Anne Fontaine épouse le style Chanel dans son film évoquant les années d’apprentissage de la célèbre couturière, Coco avant Chanel. Avec Audrey Tautou en interprète idéale.

Audrey Tautou y est remarquable. Benoît Poelvoorde y est surprenant (voir notre encadré). Et le style Chanel s’y retrouve idéalement transposé. Coco avant Chanel confirme le talent multiple d’Anne Fontaine, réalisatrice entre autres du joliment subversif Nettoyage à sec et du délicieusement piquant La Fille de Monaco. La cinéaste française nous explique comment elle a voulu faire de son nouveau film tout à la fois le portrait d’une femme, d’une créatrice et de l’époque dont elle a changé la face en libérant la femme de conventions vestimentaires mais aussi sociales.

Vos films ont presque tous en commun de montrer un personnage auquel va se révéler une part décisive – et jusque-là inconnue – de lui-même. A chaque fois, il y a comme une découverte de soi…

Une révélation, oui. Une transformation. Je suis très sensible à deux choses: comment quelque chose de caché en soi peut se révéler (par une rencontre, par un parcours, par l’idée d’un destin), et puis le fait que ce qui nous arrive de plus important survient le plus souvent à notre insu. Chanel ne pouvait que provoquer en moi un vif intérêt, puisque derrière le mythe célèbre il y a une femme qui – à la différence de tant d’autres possédant très tôt une ambition précise – voulait être quelqu’un sans savoir vraiment qui. Totalement autodidacte, elle a d’ailleurs emprunté plusieurs voies avant de trouver le chemin que l’on sait. Partie de rien, sa personnalité hors du commun lui a permis de transcender, de transfigurer son réel. Formée par la littérature, je suis extrêmement sensible au romanesque d’un tel personnage.

Votre film n’en est pas pour autant psychologique, loin de là. Il est même très physique!

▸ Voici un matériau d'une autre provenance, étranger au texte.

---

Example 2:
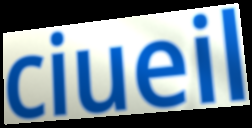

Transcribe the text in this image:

ciueil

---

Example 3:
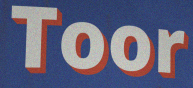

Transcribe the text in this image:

Toor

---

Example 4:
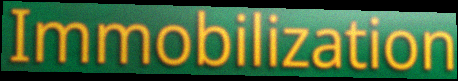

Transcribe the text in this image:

Immobilization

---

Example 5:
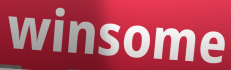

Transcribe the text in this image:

winsomeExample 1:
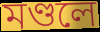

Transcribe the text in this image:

মণ্ডলে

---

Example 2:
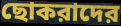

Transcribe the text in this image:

ছোকরাদের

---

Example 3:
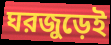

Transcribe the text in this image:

ঘরজুড়েই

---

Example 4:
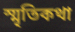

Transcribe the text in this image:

স্মৃতিকথা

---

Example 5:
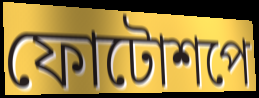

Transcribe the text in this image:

ফোটোশপে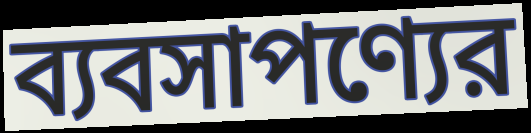
ব্যবসাপণ্যের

Je pratique la danse depuis l’âge de 7 ans, j’ai été formée à cette discipline qui vous permet de maîtriser les mouvements pour aller ensuite au-delà du corps, vers un état particulier de légère méditation, coupé du monde réel. Mon cinéma cherche dans cette direction, que j’appelle métaphysique. Chanel, si on ne l’appréhende pas physiquement, on ne peut pas comprendre son inscription dans le monde de l’époque. Le film n’aurait pu se faire sans une actrice qui ait la morphologie du personnage. Si Chanel avait eu un corps aux normes de son temps, plantureux et où (comme on dit) « tout l’appareillage est sorti », elle n’aurait pas pensé à prendre son propre corps pour laboratoire, à se vêtir de manière à le désaliéner… comme elle allait ensuite libérer les autres femmes. Elle s’est révoltée au lieu de s’adapter, elle a forcé son destin de courtisane pour changer sa condition, elle a dit  » osons mettre un pantalon, une chemise, des habits pratiques.  » Elle a anticipé l’androgynie.

Audrey Tautou était donc l’interprète idéale du rôle?

Aucun doute sur ce point! Elle est bien ce « petit taureau noir » dont parlait Colette à propos de Chanel. Elle a ce rythme, cette intensité, qu’avait le personnage, et qu’il était crucial de capturer pour les rendre sensibles à l’écran. Il fallait cela pour que le film puisse exprimer l’émergence d’une pensée, la naissance d’un style, le style Chanel.